» **WORK TO COMPLETE**
Return the passage of the abstract on the HXMS file format starting with "Motivation: Hydrogen-deuterium exchange/mass" and going on through "downstream quantitative analysis.", word for word.

» **SELECTED EXTRACT**
━━━━━━━━━━
Motivation: Hydrogen-deuterium exchange/mass spectrometry (HX/MS) is a rapidly expanding technique used to investigate protein conformational ensembles. The growing popularity and utility of HX/MS has driven the development of diverse instrumentation and software, resulting in inconsistent, non-standardized data analysis and representation. Most HX/MS data formats also employ only centroid-level representations of the data rather than full isotopic mass spectra, reducing the information content of the data and limiting downstream quantitative analysis.
Results: Inspired by reliable protein structure and genomics data formats, we present HXMS, a unified, lightweight, scalable, and human-readable file format for HX/MS data. The HXMS format preserves the isotopic mass envelopes for all peptides, captures the full experimental time-course including the fully deuterated control samples, and contains all other key information. It supports multimodal distributions, post-translational modifications (PTMs), and experimental replicates. To promote compatibility with existing HX/MS workflows, we also developed PFLink, a Python package that converts exported data files from commonly used HX/MS analysis software packages to the HXMS format. PFLink and the HXMS format will enable more quantitative, higher-resolution data processing, improved data sharing and storage among HX/MS practitioners, future machine learning applications, and further developments in HX/MS analysis.
Availability and implementation: PFLink is publicly available to install locally on HuggingFace, alongside documentation, or use online at HuggingFace (https://huggingface.co/spaces/glasgow-lab/PFLink). We also included a generic unfilled PFlink custom CSV file that users may populate with key experimental conditions and results, which can then be read and converted into the HXMS format.
━━━━━━━━━━
» **MATERIAL PROVIDED**

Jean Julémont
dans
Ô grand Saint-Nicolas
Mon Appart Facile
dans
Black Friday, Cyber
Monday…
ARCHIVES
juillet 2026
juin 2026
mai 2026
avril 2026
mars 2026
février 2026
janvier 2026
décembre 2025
━━━━━━━━━━
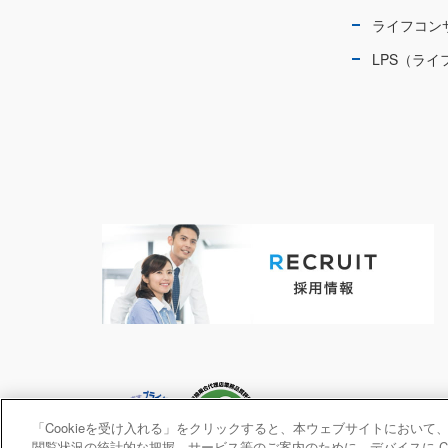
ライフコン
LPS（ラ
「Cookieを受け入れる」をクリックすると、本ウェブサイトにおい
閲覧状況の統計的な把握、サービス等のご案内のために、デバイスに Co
━━━━━━━━━━
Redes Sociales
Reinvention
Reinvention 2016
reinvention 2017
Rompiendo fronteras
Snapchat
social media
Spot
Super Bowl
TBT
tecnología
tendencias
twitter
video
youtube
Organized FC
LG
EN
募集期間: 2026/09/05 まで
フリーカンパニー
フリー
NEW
━━━━━━━━━━
» **EXERCISE RESULT**
Motivation: Hydrogen-deuterium exchange/mass spectrometry (HX/MS) is a rapidly expanding technique used to investigate protein conformational ensembles. The growing popularity and utility of HX/MS has driven the development of diverse instrumentation and software, resulting in inconsistent, non-standardized data analysis and representation. Most HX/MS data formats also employ only centroid-level representations of the data rather than full isotopic mass spectra, reducing the information content of the data and limiting downstream quantitative analysis.